_PROBLEM REQUIREMENTS_: Return a copy of every line in the data below that contains "expectations".

**** INPUT DATA ****

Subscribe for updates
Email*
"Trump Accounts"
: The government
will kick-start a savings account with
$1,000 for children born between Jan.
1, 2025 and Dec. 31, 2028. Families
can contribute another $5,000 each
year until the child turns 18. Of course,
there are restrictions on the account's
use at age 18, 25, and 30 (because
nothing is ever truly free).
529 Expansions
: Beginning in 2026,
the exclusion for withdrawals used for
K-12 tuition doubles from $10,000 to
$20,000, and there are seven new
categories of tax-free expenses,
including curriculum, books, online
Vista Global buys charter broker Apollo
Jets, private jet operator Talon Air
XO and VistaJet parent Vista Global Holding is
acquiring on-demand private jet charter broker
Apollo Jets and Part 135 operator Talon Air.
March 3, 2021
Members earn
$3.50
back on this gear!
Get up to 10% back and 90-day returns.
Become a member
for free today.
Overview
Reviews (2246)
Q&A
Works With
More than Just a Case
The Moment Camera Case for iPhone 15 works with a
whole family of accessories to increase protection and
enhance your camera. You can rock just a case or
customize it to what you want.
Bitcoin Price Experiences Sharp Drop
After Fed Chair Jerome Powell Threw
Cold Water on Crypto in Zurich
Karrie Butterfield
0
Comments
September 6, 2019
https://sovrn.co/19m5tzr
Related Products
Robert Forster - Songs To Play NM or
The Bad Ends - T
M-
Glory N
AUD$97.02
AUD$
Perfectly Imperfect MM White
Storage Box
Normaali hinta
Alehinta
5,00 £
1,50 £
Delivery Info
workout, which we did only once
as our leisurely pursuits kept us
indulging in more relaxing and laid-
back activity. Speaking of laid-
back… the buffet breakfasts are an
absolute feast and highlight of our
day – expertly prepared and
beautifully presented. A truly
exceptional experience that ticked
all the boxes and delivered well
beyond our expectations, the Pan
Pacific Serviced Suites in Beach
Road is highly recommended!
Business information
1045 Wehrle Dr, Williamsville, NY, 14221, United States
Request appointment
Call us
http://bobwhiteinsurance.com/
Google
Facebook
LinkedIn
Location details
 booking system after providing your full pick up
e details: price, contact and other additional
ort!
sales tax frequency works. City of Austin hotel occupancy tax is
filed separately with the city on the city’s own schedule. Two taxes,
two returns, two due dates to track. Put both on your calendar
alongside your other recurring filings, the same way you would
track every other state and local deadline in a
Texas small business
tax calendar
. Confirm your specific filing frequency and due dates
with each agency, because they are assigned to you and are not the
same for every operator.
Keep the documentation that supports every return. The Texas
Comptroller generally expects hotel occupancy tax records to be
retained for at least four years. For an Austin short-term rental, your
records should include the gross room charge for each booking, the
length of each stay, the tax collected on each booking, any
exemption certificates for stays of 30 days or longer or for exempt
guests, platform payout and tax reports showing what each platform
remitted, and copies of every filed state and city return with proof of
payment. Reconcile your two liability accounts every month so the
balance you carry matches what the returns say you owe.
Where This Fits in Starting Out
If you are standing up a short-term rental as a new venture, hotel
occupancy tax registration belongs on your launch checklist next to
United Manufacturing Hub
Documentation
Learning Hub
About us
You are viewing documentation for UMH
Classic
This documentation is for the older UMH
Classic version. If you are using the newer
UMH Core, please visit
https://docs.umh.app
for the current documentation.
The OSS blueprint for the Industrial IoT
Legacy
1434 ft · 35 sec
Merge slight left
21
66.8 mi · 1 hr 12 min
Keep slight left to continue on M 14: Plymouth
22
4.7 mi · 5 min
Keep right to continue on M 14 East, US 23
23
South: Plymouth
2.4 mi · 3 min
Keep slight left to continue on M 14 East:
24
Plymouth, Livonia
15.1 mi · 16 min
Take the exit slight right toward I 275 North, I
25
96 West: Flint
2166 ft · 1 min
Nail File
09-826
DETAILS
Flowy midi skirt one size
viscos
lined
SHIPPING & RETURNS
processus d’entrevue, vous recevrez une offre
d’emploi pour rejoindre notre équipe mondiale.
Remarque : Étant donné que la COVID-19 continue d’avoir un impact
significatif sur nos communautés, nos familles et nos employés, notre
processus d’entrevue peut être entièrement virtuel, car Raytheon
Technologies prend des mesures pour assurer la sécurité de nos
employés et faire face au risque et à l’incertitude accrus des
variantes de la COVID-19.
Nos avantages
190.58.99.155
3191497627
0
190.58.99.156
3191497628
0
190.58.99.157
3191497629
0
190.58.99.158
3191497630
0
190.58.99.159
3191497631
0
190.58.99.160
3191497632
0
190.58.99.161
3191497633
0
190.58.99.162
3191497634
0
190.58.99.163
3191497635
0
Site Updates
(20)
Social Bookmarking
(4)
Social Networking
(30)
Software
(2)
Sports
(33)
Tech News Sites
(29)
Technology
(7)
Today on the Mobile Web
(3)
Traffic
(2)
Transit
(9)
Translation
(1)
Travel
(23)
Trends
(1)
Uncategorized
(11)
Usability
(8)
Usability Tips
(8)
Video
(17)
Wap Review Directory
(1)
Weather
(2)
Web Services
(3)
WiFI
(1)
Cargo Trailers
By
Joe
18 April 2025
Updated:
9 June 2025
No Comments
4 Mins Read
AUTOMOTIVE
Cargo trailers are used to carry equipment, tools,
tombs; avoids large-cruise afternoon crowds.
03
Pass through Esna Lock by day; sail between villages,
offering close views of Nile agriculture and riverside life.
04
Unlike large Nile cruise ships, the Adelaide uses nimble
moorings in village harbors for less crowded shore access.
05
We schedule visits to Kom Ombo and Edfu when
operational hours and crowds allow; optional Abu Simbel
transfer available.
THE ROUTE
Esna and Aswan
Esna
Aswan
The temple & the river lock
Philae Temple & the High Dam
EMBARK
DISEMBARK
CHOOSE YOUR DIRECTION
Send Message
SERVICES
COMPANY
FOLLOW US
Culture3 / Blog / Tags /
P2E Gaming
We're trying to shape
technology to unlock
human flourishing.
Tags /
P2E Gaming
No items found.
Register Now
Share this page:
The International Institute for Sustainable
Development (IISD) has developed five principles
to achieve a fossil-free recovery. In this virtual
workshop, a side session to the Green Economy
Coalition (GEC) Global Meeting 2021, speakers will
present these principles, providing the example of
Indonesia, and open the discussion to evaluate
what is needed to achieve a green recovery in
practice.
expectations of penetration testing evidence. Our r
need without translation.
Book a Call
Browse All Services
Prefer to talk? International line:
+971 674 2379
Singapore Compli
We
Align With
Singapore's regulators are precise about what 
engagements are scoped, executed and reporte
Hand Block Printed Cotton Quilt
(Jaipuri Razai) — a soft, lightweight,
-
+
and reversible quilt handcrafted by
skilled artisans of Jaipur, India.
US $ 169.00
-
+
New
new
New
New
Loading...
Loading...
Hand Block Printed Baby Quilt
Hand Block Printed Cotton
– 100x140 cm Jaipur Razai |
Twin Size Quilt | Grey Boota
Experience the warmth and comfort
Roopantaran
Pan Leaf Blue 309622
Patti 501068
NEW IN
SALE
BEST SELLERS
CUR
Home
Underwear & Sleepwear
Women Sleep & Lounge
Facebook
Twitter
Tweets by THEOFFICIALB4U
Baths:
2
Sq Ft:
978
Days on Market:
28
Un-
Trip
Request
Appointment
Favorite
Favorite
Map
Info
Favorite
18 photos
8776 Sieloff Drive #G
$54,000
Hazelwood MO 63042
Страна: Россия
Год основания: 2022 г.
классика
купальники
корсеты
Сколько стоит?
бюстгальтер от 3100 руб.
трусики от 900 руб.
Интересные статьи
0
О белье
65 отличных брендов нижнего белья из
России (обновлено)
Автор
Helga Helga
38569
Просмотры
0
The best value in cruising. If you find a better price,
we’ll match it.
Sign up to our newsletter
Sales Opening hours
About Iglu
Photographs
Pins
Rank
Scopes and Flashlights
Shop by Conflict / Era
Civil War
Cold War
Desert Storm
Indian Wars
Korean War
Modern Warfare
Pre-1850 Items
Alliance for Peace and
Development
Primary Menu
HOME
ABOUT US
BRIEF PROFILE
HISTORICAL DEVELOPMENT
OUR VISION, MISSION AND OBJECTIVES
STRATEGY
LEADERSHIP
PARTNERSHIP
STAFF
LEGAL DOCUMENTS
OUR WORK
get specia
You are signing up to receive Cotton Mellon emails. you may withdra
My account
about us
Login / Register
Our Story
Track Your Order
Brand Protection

****

_OUTPUT BELOW_:
beyond our expectations, the Pan
expectations of penetration testing evidence. Our r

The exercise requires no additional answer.